Climate Contestation: The Road through Marrakech  
Karen Buckley (University of Manchester)

Paper short abstract:

The paper explores climate contestation at the twenty-second conference of the parties (COP22) to the United Nations Framework Convention on Climate Change as indicative of sustained engagement with further generative sites and modalities of global politics.

Paper long abstract:

The twenty-second conference of the parties (COP22) to the United Nations Framework Convention on Climate Change was held over a two week period in Marrakech, Morocco, in November 2016. This paper considers climate contestation at COP22 through observations from three main sites; the Green and Blue Zones held at the main conference space in Bab Ighli and the 'Espace Autogéré' (autonomous space) held at the University of Cadi Ayyad's Faculty of Science and Technology.
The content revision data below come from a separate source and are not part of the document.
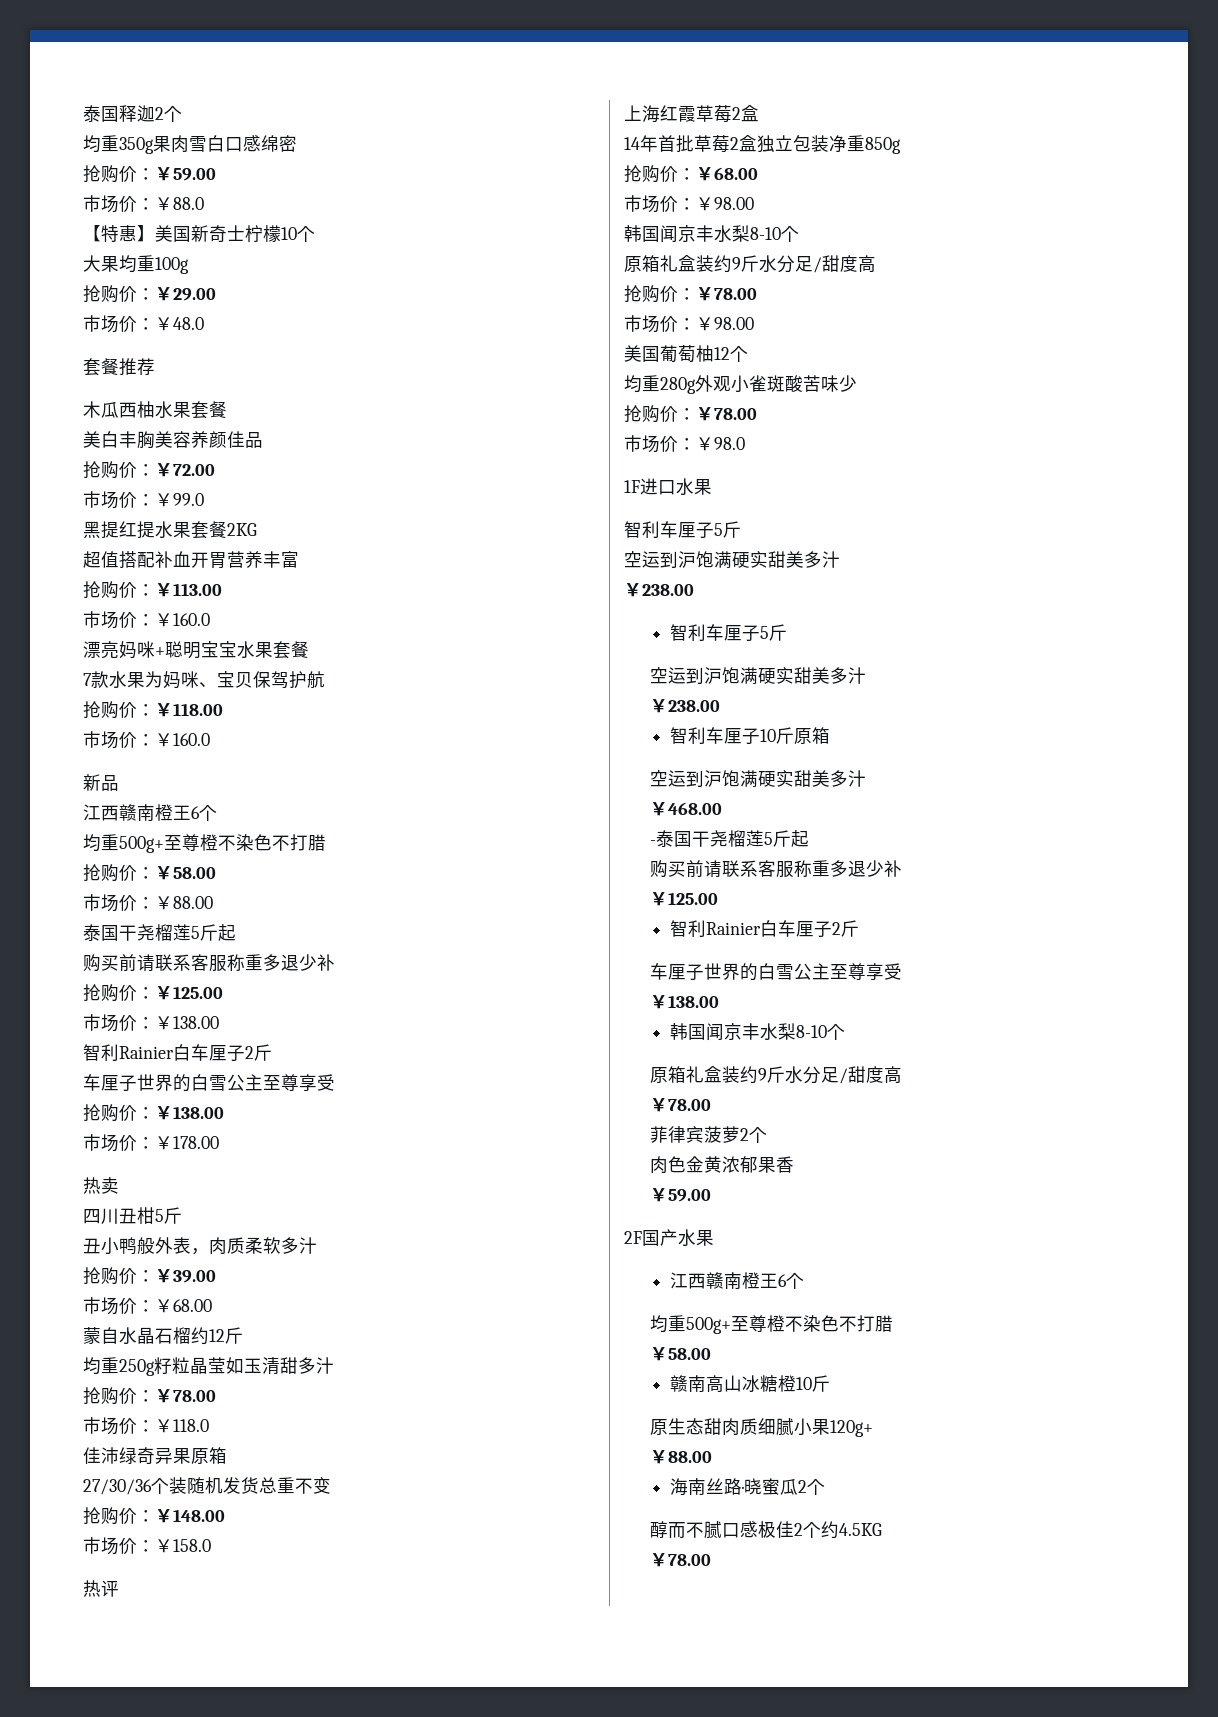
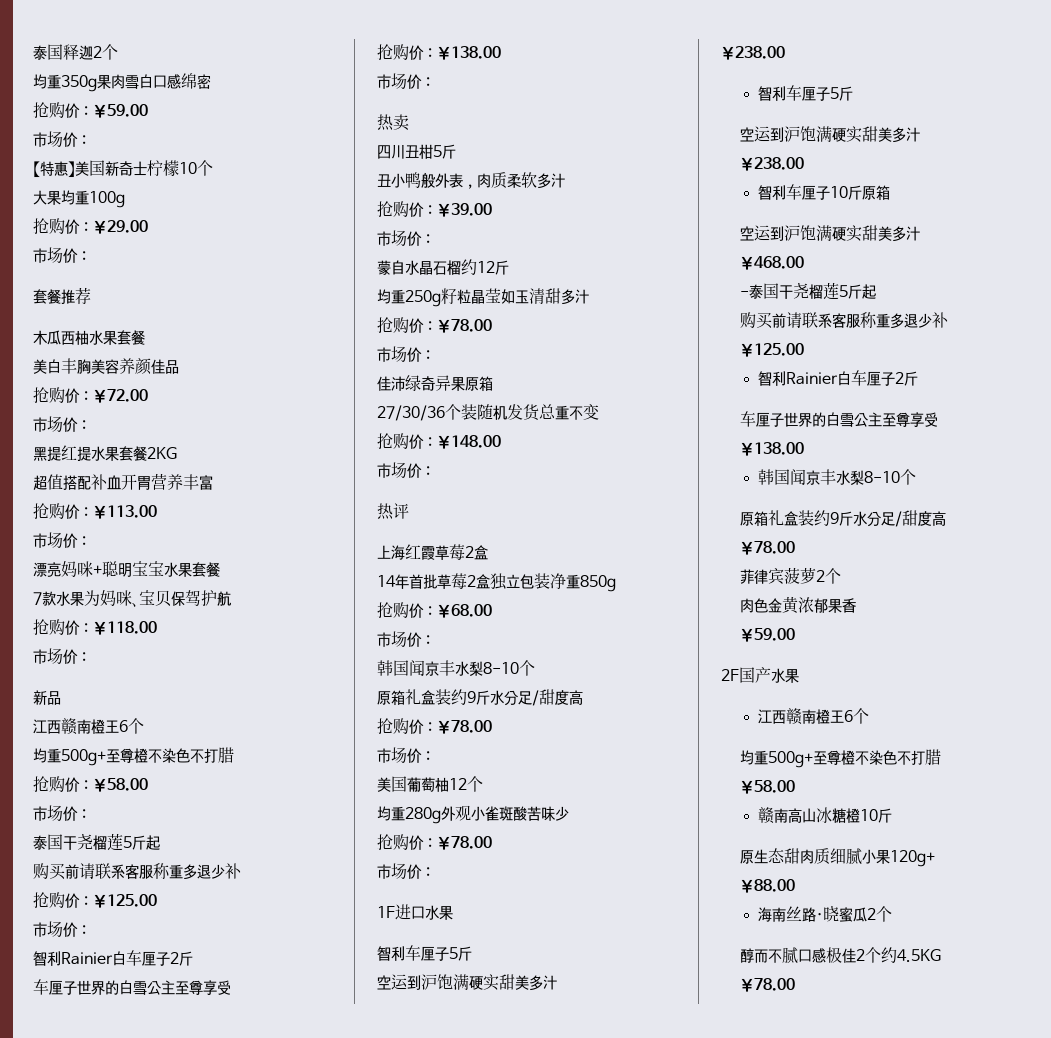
[155,197,204,211] ￥88.0 -> (91, 140) none
[155,317,204,331] ￥48.0 -> (91, 256) none
[155,493,204,507] ￥99.0 -> (91, 425) none
[155,613,210,627] ￥160.0 -> (91, 541) none
[155,733,210,747] ￥160.0 -> (91, 657) none
[155,896,213,910] ￥88.00 -> (91, 814) none
[155,1016,219,1030] ￥138.00 -> (91, 930) none
[155,1136,219,1150] ￥178.00 -> (435, 82) none
[155,1299,212,1313] ￥68.00 -> (435, 239) none
[155,1419,209,1433] ￥118.0 -> (435, 355) none
[155,1539,211,1553] ￥158.0 -> (435, 471) none
[696,197,754,211] ￥98.00 -> (435, 640) none
[696,317,754,331] ￥98.00 -> (435, 756) none
[696,437,745,451] ￥98.0 -> (435, 872) none

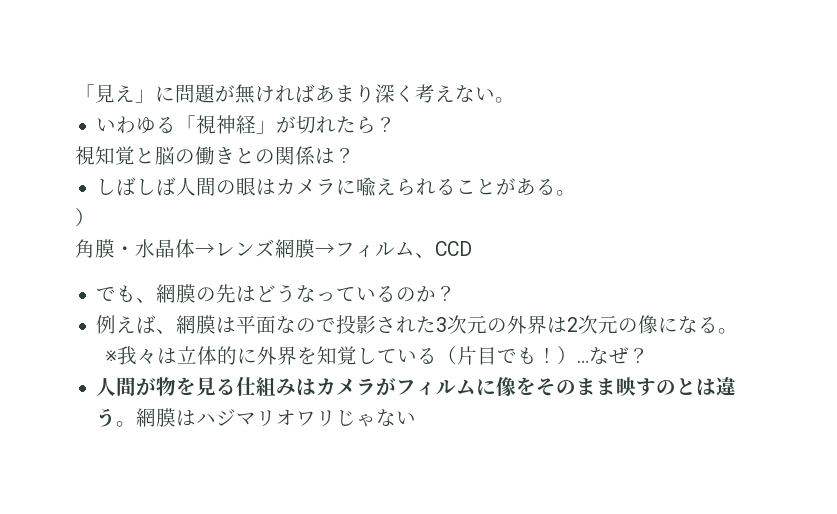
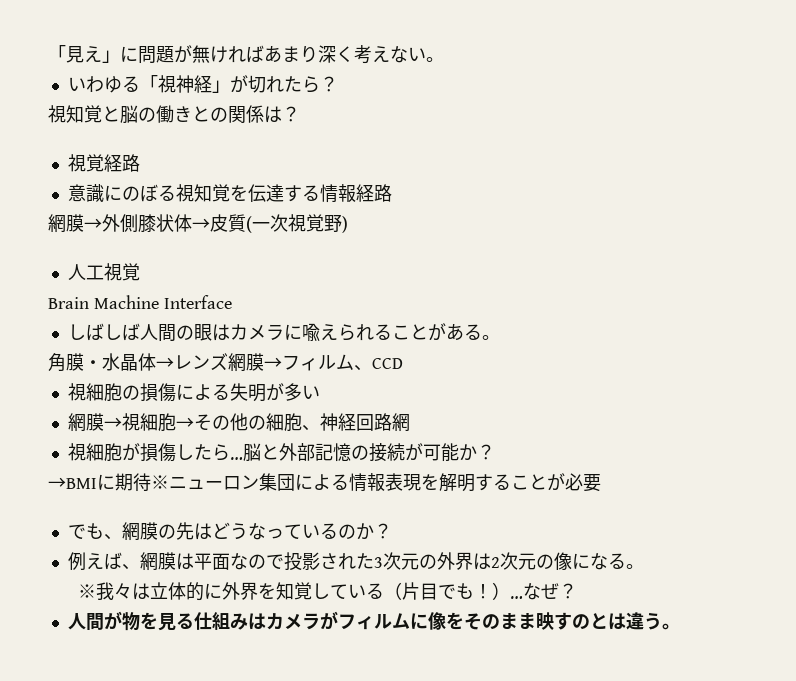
(355, 156) none -> [67,154,140,172] [67,184,392,203] [48,214,348,233] [67,263,140,281] [48,295,232,309] // 視覚経路 // 意識にのぼる視知覚を伝達する情報経路 // 網膜→外側膝状体→皮質(一次視覚野) // 人工視覚 // Brain Machine Interface
[75,208,95,227] // ） -> (500, 337) none
(472, 248) none -> [67,383,320,402] [67,413,410,432] [67,443,495,462] [48,473,601,492] // 視細胞の損傷による失明が多い // 網膜→視細胞→その他の細胞、神経回路網 // 視細胞が損傷したら…脳と外部記憶の接続が可能か？ // →BMIに期待※ニューロン集団による情報表現を解明することが必要
[136,408,417,427] 網膜はハジマリオワリじゃない -> (680, 626) none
While previous research has found the massive expansion in civil society participation at some COPs to be accompanied by its disenfranchisement (Fisher 2010; Wahlstrom et al 2013), others have suggested the deepening of social and climate justice movements through translocal actions (Chatterton et al 2013; Featherstone 2013). The former turns on its head what many perceive as a degenerative feature of climate contestation—that forms of solidarity and antagonism are primarily oppositional—rather than co-emergent and co-productive (Featherstone 2008, 2012; Featherstone and Korf 2012). The paper explores climate contestation in Marrakech at the time of COP22 as part of broad involved processes—or 'roads through COPs'—that stretch beyond individual sites of contestation and are indicative of sustained engagement with further formal and informal generative sites and modalities of global politics.